BEGIN PROVIDED RECORDS

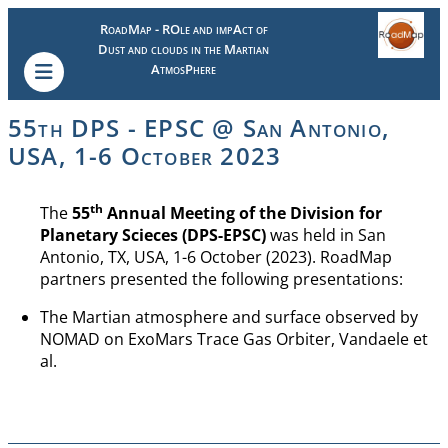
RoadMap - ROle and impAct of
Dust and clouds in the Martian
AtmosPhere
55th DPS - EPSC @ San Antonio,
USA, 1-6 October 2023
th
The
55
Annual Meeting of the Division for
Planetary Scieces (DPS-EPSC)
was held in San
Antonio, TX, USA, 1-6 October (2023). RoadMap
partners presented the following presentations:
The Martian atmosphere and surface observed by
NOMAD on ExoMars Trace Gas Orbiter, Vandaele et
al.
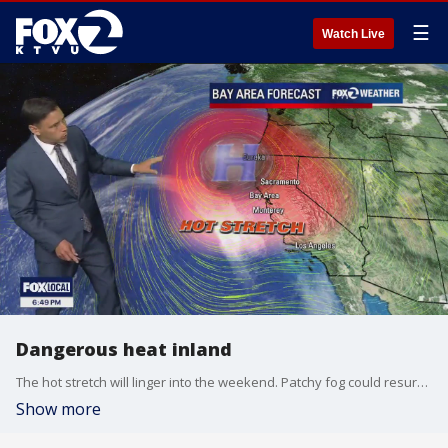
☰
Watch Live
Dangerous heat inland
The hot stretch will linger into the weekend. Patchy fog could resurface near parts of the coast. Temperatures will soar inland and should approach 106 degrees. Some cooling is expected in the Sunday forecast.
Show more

END PROVIDED RECORDS
BEGIN PROVIDED RECORDS

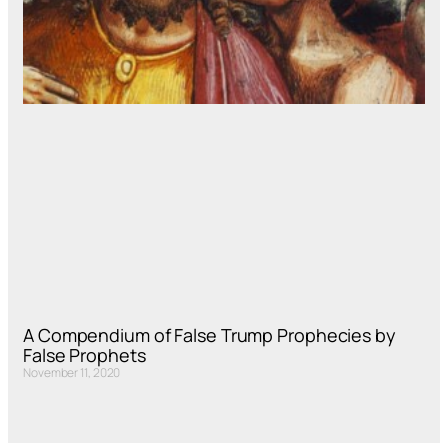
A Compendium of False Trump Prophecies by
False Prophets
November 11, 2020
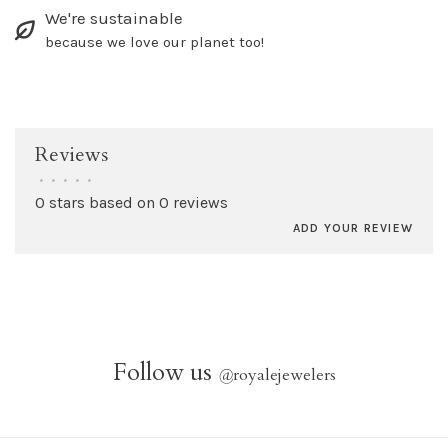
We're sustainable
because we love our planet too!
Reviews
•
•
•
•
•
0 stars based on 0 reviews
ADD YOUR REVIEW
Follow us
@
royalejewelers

END PROVIDED RECORDS

» **TASK STATEMENT**
Reproduce everything in the data from the line containing "RoadMap - ROle and impAct of" down to the line containing "Antonio, TX, USA, 1-6 October (2023). RoadMap", keeping each line as it appears.

» **WRITTEN ANSWER**
RoadMap - ROle and impAct of
Dust and clouds in the Martian
AtmosPhere
55th DPS - EPSC @ San Antonio,
USA, 1-6 October 2023
th
The
55
Annual Meeting of the Division for
Planetary Scieces (DPS-EPSC)
was held in San
Antonio, TX, USA, 1-6 October (2023). RoadMap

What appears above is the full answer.